The November FOMC meeting was anticipated to be a minor affair, in that no actions were expected in terms of policy change, nor was there a press conference scheduled afterward. This played out exactly as such.
The formal statement reflected the status quo, with the committee describing economic activity as rising at a ‘solid rate’ (while acknowledging the hurricane disruptions). Also noted were growth in household spending as well as business fixed investment. Core inflation was described as ‘soft’, excluding the effects of gasoline price increases related to the hurricanes. All-in-all, little changed, but the assessment was generally positive, pointing to a continuation of current policy, which could likely be another rate hike in December.
Economic growth: At an annualized +3.0%, Q3 GDP actually came in stronger than consensus, considering the timing of the several devastating hurricanes. This dampened housing activity, manufacturing and energy transportation, among other areas, notably due to Houston being the fourth-largest American metro area and the density and economic importance of Florida’s housing and consumer markets. The glass-half-full view points to stronger economic growth in coming quarters as rebuilding generates ‘activity,’ which is a positive for GDP. However, other than the benefit gained from replacing old autos and inferior housing stock with updated versions, the long-term effect of natural disasters has tended to be mixed (more uncertain for more economically-challenged areas such as Puerto Rico, although upgrades to power grids and other infrastructure could provide a much-needed and longer-lasting boost).
Inflation: Inflation has normalized somewhat, due to timing effects of volatile components such as energy prices, but overall, near target—with the most recent headline CPI for Sept. coming in at +2.2% and core at +1.7% on a year-over-year basis. Fed officials remain perplexed by the lack of inflation pressures in the economy (seemingly a global phenomenon in this cycle) but other research points to a variety of issues—including mis-measurement, continued demographic shifts and technological innovation. While perhaps not responsible for substantial inflation changes, with inflation at low levels, even a quarter- or half-percent differential can be meaningful and throw a wrench in the Fed’s timing plans.
Employment: Labor markets continue to look positive. Again, despite a few temporary hurricane-related setbacks, almost all metrics are running on all cylinders, including jobless claims, unemployment, ‘underemployment’, JOLTs job openings, etc. Employment conditions have improved past ‘full’ employment, which implies future gains will be fleeting and perhaps less necessary, but also raises risks over time since the ultimate direction from peak levels becomes one-sided—down. That status could be pre-mature, but is worth watching, as is the Fed, due to comments made regarding the need for an arsenal of tools in the next recession, such as Fed Fund rate decreases and bond buying. This would be a reversal of their current upward path but reinforces the need for capacity when accommodative tools are again needed.

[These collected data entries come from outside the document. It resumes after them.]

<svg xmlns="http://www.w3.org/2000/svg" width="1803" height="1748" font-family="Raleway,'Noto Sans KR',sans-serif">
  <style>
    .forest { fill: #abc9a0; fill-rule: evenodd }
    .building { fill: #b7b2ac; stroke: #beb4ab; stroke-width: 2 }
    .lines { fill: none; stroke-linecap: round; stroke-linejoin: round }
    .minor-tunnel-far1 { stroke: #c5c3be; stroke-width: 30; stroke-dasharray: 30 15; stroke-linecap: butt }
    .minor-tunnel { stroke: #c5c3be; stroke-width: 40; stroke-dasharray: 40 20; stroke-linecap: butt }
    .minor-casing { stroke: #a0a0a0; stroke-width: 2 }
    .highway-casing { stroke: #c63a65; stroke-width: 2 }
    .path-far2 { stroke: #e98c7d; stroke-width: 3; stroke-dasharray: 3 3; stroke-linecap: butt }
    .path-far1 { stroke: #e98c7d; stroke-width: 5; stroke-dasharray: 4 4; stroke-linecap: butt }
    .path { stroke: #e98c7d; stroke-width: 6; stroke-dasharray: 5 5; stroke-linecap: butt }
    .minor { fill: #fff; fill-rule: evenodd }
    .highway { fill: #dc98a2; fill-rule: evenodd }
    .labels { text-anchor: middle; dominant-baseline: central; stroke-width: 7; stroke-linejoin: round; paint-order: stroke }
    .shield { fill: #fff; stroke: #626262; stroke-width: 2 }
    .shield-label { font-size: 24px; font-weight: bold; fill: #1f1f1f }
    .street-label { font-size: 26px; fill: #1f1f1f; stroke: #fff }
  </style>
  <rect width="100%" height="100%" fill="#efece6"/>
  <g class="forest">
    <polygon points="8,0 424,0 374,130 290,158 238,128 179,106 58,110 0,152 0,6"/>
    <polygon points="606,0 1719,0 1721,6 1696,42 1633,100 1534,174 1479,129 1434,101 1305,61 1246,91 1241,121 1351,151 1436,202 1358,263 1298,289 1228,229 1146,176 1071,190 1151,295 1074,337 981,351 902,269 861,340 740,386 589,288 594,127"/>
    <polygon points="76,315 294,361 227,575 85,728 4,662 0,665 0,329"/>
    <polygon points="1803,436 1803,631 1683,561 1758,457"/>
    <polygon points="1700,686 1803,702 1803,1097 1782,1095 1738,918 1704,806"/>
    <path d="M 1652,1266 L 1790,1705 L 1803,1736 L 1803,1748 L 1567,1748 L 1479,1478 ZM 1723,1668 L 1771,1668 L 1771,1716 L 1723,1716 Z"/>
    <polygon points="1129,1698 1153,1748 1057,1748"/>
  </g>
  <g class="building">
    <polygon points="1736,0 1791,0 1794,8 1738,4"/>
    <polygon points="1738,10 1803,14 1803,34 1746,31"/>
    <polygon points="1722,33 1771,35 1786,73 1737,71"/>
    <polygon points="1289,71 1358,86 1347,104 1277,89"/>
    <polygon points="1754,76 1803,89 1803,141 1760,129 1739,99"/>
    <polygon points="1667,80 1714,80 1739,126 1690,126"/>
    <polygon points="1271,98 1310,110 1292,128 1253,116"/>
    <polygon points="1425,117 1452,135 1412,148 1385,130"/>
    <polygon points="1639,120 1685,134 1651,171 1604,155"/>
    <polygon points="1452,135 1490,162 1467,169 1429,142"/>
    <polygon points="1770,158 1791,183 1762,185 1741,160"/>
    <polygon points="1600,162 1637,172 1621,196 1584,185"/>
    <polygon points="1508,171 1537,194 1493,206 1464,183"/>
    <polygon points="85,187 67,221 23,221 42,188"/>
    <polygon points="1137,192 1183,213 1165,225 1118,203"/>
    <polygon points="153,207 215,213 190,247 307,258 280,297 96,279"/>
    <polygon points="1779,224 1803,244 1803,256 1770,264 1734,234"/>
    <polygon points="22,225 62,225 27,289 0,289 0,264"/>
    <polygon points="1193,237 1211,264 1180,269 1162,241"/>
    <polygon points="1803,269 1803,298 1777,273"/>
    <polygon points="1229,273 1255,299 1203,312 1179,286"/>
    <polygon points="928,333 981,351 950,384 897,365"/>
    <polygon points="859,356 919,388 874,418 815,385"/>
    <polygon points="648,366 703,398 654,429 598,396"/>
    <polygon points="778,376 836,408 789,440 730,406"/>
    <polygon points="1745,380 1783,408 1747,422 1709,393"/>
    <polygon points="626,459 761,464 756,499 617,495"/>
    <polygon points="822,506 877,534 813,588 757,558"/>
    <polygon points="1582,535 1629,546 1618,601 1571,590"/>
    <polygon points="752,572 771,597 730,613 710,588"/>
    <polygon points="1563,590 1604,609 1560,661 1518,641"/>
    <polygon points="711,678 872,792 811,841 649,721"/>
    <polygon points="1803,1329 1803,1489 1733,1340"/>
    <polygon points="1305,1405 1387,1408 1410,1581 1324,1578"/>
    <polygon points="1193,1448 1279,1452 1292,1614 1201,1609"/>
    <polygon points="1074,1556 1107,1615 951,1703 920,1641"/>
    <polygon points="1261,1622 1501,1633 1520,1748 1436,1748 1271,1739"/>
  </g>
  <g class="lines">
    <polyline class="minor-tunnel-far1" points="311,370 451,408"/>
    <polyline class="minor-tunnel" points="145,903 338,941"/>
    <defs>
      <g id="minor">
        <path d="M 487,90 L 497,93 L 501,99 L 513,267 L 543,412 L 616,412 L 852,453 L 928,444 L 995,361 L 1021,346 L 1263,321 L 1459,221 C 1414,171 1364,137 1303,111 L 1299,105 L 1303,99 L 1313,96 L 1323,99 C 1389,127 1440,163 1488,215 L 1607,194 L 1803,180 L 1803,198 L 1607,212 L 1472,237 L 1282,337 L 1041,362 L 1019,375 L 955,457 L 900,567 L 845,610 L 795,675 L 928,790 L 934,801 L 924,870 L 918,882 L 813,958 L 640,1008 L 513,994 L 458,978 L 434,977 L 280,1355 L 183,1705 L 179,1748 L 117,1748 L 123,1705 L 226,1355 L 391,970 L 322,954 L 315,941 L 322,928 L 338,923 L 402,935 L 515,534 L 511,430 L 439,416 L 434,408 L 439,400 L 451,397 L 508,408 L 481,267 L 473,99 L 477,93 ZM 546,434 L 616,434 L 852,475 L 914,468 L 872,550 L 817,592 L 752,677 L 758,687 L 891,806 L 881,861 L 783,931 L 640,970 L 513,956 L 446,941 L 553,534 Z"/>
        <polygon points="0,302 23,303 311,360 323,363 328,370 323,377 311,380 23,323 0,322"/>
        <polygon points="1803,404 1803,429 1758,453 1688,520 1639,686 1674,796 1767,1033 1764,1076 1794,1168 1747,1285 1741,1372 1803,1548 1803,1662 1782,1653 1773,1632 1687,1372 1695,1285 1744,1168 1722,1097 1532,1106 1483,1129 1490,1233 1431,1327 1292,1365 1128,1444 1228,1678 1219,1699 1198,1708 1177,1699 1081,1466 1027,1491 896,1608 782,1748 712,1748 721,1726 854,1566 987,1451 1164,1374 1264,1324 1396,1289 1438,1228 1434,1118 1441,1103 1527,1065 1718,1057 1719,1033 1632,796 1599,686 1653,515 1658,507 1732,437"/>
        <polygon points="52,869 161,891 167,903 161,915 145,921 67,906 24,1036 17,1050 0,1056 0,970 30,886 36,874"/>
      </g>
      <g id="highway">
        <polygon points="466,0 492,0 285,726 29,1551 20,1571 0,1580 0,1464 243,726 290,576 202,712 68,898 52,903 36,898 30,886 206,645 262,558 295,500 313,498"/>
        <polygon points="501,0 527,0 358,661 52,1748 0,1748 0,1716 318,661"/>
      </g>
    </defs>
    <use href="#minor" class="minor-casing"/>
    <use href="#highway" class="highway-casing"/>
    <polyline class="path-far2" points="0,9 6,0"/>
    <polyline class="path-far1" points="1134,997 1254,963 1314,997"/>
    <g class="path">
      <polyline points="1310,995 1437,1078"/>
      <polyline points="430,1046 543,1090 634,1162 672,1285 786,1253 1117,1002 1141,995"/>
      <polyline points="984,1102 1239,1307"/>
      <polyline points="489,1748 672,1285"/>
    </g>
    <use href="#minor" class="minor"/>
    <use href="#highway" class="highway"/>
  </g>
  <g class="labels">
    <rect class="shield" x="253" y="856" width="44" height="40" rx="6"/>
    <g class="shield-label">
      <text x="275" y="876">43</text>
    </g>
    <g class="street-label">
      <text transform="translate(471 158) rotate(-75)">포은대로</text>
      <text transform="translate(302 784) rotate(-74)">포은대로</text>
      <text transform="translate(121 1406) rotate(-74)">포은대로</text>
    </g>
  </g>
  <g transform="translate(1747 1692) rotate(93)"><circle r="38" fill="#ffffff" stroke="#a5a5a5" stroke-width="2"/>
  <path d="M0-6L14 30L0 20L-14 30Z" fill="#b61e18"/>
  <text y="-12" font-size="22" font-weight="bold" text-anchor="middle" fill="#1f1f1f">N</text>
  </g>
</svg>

Probabilities for a rate hike in December remain high—over 95%, based on futures markets. Fed action beyond that remains in question, with a 50/50 chance of another move by early next summer; however, these probabilities are fickle. A slow rise in rates toward ‘normal’ levels’ has largely been baked into expectations of investors as well as likely the Fed itself, through speeches and other ‘hints’ provided inter-meeting as to not spur too many surprises. Next year, three hikes are expected overall, which implies continued economic growth and ongoing labor market strength, and continued hopes for inflation gravitating to target more consistently.
Investment markets continue to be driven by a handful of themes, the largest of which continue to be earnings growth and possibilities for tax cuts/reform later this year, or, more likely, in 2018. A lower corporate tax rate would have an impact on S&P earnings in a positive way, which has kept sentiment buoyed, but could also be a source of volatility if details are not ironed out as quickly as hoped and/or other political side issues detail the process. Foreign markets continue to show improvement, and being earlier in the business cycle than the U.S. at this point, could also demonstrate the potential for longevity. Certain risk markets have certainly become more fickle with higher valuations in many areas, but the idea of a full ‘bubble’ may be premature, as long as pricing is sustained by underlying fundamentals. Normally, September and October represent the most volatile months of the year from a seasonal standpoint, while the ‘Santa Claus’ rally has historically boosted prospects in November and December. This year, the continued low vol environment certainly bucked the trend of the former, while we have a few weeks to sort out the latter.